Just-in-time training and clinical risks

One of the most intriguing elements of the implementation was the use of just in time (JIT) training. Rather than the long and laborious task of shoehorning busy clinicians into classroom-based educational sessions on how to use the system, BMDH instead decided to teach each clinician what they needed to know when they needed to know it.

“Just in time training worked really well for us,” Mr Rophail said. “We started training our 2000 staff two weeks before go-live. We stripped down a four-hour training session to 10 minutes of key information, so that whenever Professor Whatever comes on the ward, someone can grab him and teach him everything he needs to know in five or 10 minutes rather than trying to do it through classroom-based training and all of the logistics and so on.”
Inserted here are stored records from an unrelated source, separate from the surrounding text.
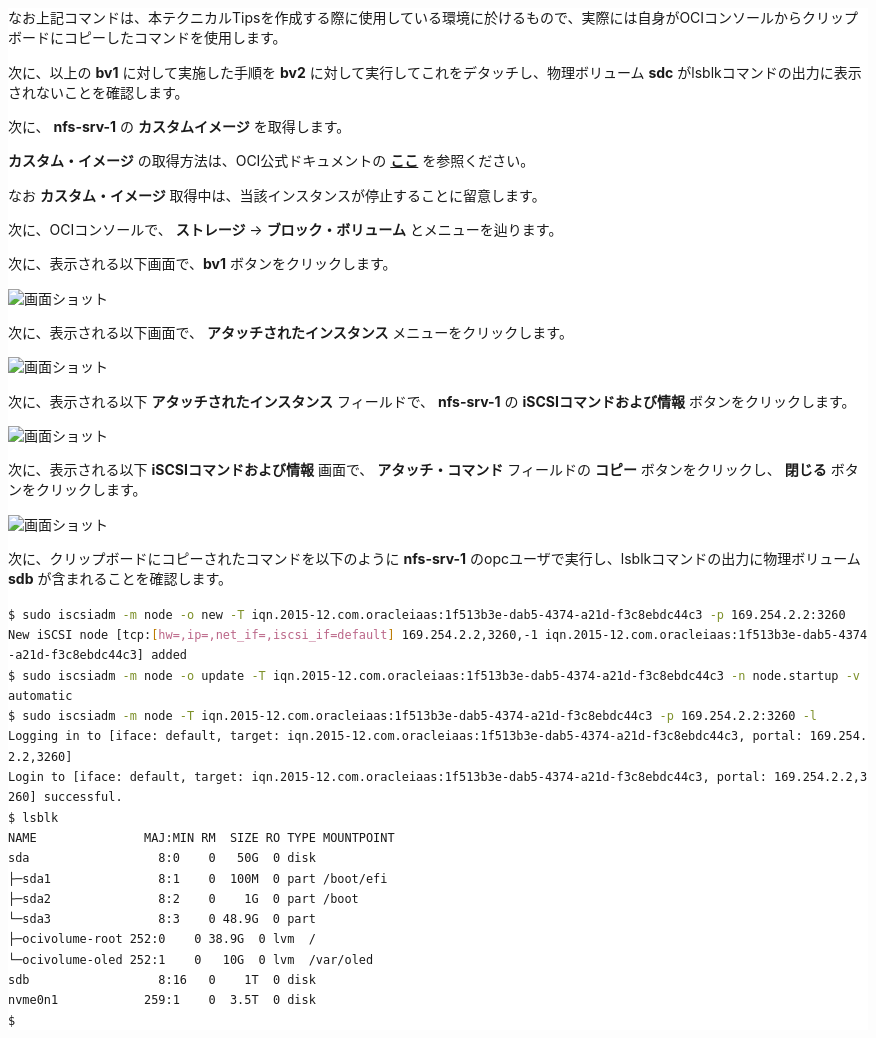 なお上記コマンドは、本テクニカルTipsを作成する際に使用している環境に於けるもので、実際には自身がOCIコンソールからクリップボードにコピーしたコマンドを使用します。

次に、以上の **bv1** に対して実施した手順を **bv2** に対して実行してこれをデタッチし、物理ボリューム **sdc** がlsblkコマンドの出力に表示されないことを確認します。

次に、 **nfs-srv-1** の **カスタムイメージ** を取得します。

**カスタム・イメージ** の取得方法は、OCI公式ドキュメントの **[ここ](https://docs.oracle.com/ja-jp/iaas/Content/Compute/Tasks/managingcustomimages.htm)** を参照ください。

なお **カスタム・イメージ** 取得中は、当該インスタンスが停止することに留意します。

次に、OCIコンソールで、 **ストレージ** → **ブロック・ボリューム** とメニューを辿ります。

次に、表示される以下画面で、**bv1** ボタンをクリックします。

![画面ショット](console_page01.png)

次に、表示される以下画面で、 **アタッチされたインスタンス** メニューをクリックします。

![画面ショット](console_page02.png)

次に、表示される以下 **アタッチされたインスタンス** フィールドで、 **nfs-srv-1** の **iSCSIコマンドおよび情報** ボタンをクリックします。

![画面ショット](console_page12.png)

次に、表示される以下 **iSCSIコマンドおよび情報** 画面で、 **アタッチ・コマンド** フィールドの **コピー** ボタンをクリックし、 **閉じる** ボタンをクリックします。

![画面ショット](console_page10.png)

次に、クリップボードにコピーされたコマンドを以下のように **nfs-srv-1** のopcユーザで実行し、lsblkコマンドの出力に物理ボリューム **sdb** が含まれることを確認します。

```sh
$ sudo iscsiadm -m node -o new -T iqn.2015-12.com.oracleiaas:1f513b3e-dab5-4374-a21d-f3c8ebdc44c3 -p 169.254.2.2:3260
New iSCSI node [tcp:[hw=,ip=,net_if=,iscsi_if=default] 169.254.2.2,3260,-1 iqn.2015-12.com.oracleiaas:1f513b3e-dab5-4374-a21d-f3c8ebdc44c3] added
$ sudo iscsiadm -m node -o update -T iqn.2015-12.com.oracleiaas:1f513b3e-dab5-4374-a21d-f3c8ebdc44c3 -n node.startup -v automatic
$ sudo iscsiadm -m node -T iqn.2015-12.com.oracleiaas:1f513b3e-dab5-4374-a21d-f3c8ebdc44c3 -p 169.254.2.2:3260 -l
Logging in to [iface: default, target: iqn.2015-12.com.oracleiaas:1f513b3e-dab5-4374-a21d-f3c8ebdc44c3, portal: 169.254.2.2,3260]
Login to [iface: default, target: iqn.2015-12.com.oracleiaas:1f513b3e-dab5-4374-a21d-f3c8ebdc44c3, portal: 169.254.2.2,3260] successful.
$ lsblk
NAME               MAJ:MIN RM  SIZE RO TYPE MOUNTPOINT
sda                  8:0    0   50G  0 disk 
├─sda1               8:1    0  100M  0 part /boot/efi
├─sda2               8:2    0    1G  0 part /boot
└─sda3               8:3    0 48.9G  0 part 
├─ocivolume-root 252:0    0 38.9G  0 lvm  /
└─ocivolume-oled 252:1    0   10G  0 lvm  /var/oled
sdb                  8:16   0    1T  0 disk 
nvme0n1            259:1    0  3.5T  0 disk 
$ 
```
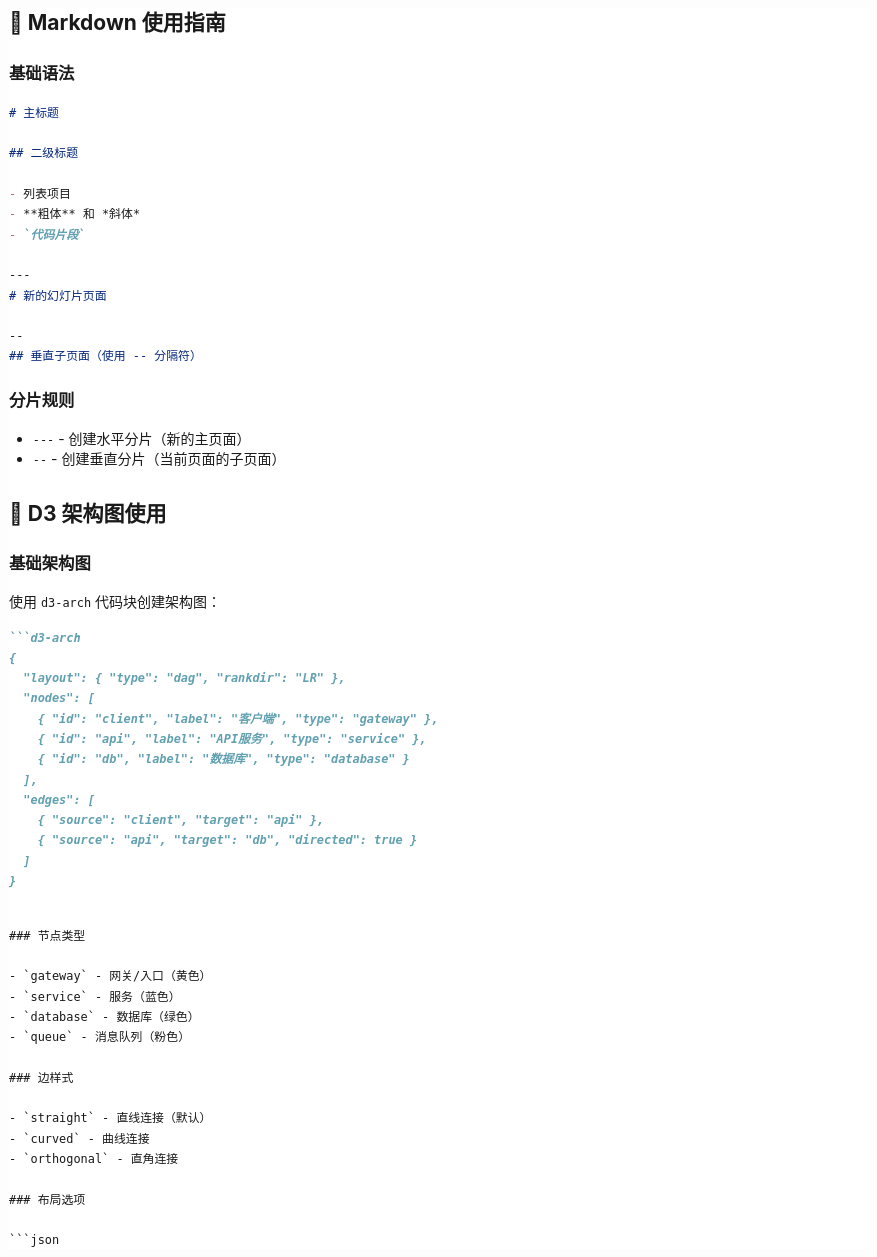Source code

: ## 📝 Markdown 使用指南

### 基础语法

```markdown
# 主标题

## 二级标题

- 列表项目
- **粗体** 和 *斜体*
- `代码片段`

---
# 新的幻灯片页面

--
## 垂直子页面（使用 -- 分隔符）
```

### 分片规则

- `---` - 创建水平分片（新的主页面）
- `--` - 创建垂直分片（当前页面的子页面）

## 🎨 D3 架构图使用

### 基础架构图

使用 `d3-arch` 代码块创建架构图：

```markdown
```d3-arch
{
  "layout": { "type": "dag", "rankdir": "LR" },
  "nodes": [
    { "id": "client", "label": "客户端", "type": "gateway" },
    { "id": "api", "label": "API服务", "type": "service" },
    { "id": "db", "label": "数据库", "type": "database" }
  ],
  "edges": [
    { "source": "client", "target": "api" },
    { "source": "api", "target": "db", "directed": true }
  ]
}
```
```

### 节点类型

- `gateway` - 网关/入口（黄色）
- `service` - 服务（蓝色）
- `database` - 数据库（绿色）
- `queue` - 消息队列（粉色）

### 边样式

- `straight` - 直线连接（默认）
- `curved` - 曲线连接
- `orthogonal` - 直角连接

### 布局选项

```json
```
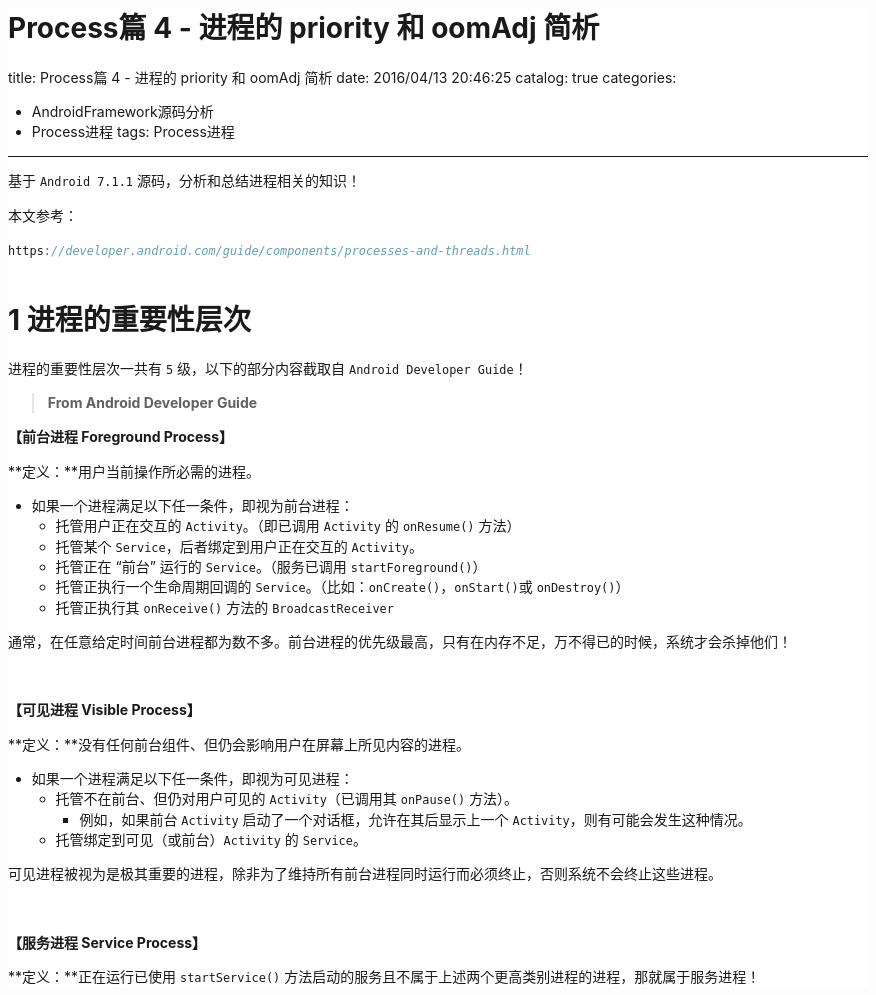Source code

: # Process篇 4 - 进程的 priority 和 oomAdj 简析
title: Process篇 4 - 进程的 priority 和 oomAdj 简析
date: 2016/04/13 20:46:25
catalog: true
categories:
- AndroidFramework源码分析
- Process进程
tags: Process进程
---

基于 `Android 7.1.1` 源码，分析和总结进程相关的知识！ 

本文参考：

```java
https://developer.android.com/guide/components/processes-and-threads.html
```


# 1 进程的重要性层次

进程的重要性层次一共有 `5` 级，以下的部分内容截取自 `Android Developer Guide`！

> **From Android Developer Guide**

**【前台进程 Foreground Process】**

**定义：**用户当前操作所必需的进程。

- 如果一个进程满足以下任一条件，即视为前台进程：
  - 托管用户正在交互的 `Activity`。（即已调用 `Activity` 的 `onResume()` 方法）
  - 托管某个 `Service`，后者绑定到用户正在交互的 `Activity`。
  - 托管正在 “前台” 运行的 `Service`。（服务已调用 `startForeground()`）
  - 托管正执行一个生命周期回调的 `Service`。（比如：`onCreate()`，`onStart()`或 `onDestroy()`）
  - 托管正执行其 `onReceive()` 方法的 `BroadcastReceiver`

通常，在任意给定时间前台进程都为数不多。前台进程的优先级最高，只有在内存不足，万不得已的时候，系统才会杀掉他们！

</br>

**【可见进程 Visible Process】**

**定义：**没有任何前台组件、但仍会影响用户在屏幕上所见内容的进程。

- 如果一个进程满足以下任一条件，即视为可见进程：
   - 托管不在前台、但仍对用户可见的 `Activity`（已调用其 `onPause()` 方法）。
      - 例如，如果前台 `Activity` 启动了一个对话框，允许在其后显示上一个 `Activity`，则有可能会发生这种情况。
   - 托管绑定到可见（或前台）`Activity` 的 `Service`。

可见进程被视为是极其重要的进程，除非为了维持所有前台进程同时运行而必须终止，否则系统不会终止这些进程。

</br>

**【服务进程 Service Process】**

**定义：**正在运行已使用 `startService()` 方法启动的服务且不属于上述两个更高类别进程的进程，那就属于服务进程！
He emphasised that it was very much a clinician-driven, clinician-owned process. “That sounds simple and easy to do, but to get clinicians to own and drive a project like this requires a lot of investment up front.

“That first six months, where all we did was talk to people, was really the key to the success of the whole project. By getting that bit right, the rest of it seemed to be pretty straightforward. We did bottom-up planning – clinical practice, what the gaps were, what the frustrations were in clinical practice, what the risks were – and then rolling them up to plan out solutions that might address those things.

“We started at a point that is confronting for some of our staff, [that] we are going to do this within existing resources. We are going to take what we have and what we can get through partnerships, and that's what we are going to use to implement this massive change. That starts the conversation at a completely different level.

“We took a really mature approach to managing risk and I think this is really important. In the clinical setting, resistance is expressed as risk. If a clinician doesn't want to do anything, they will tell you that it's unsafe and will affect the quality of care. That is really a cover for, 'I don't want to do it'.”

Marketing was used extensively, with a lime-green colour scheme chosen for communication materials, and the choice of the Paper-Lite brand. Mr Rophail said the hospital invested a lot of time in getting the marketing right. “When you are working in an organisation as big as our one – it's 2000 staff, 24 hours, seven days a week – you need a way to communicate messages and this was the vehicle for that,” he said.

And it was all pretty much achieved within existing resources.

“We did end up having to put someone part-time because no one understood the techie part, so we needed someone from IT ... and we also needed someone for a few months to do some building for us, so we did end up with a couple of positions.

“We didn't invest in any hardware – we reused what we already had – but subsequent to go-live we've now been able to get some additional devices procured to support it. Suddenly everyone is very interesting in being involved and having a role.

“The big one for us is that we would achieve our human objectives – we would still continue to deliver safe care efficiently but also that we had compliance. The struggle for us from the start was always about how to get 2000 clinicians to use this record in the way that it was intended. We've done that, so we are very happy.”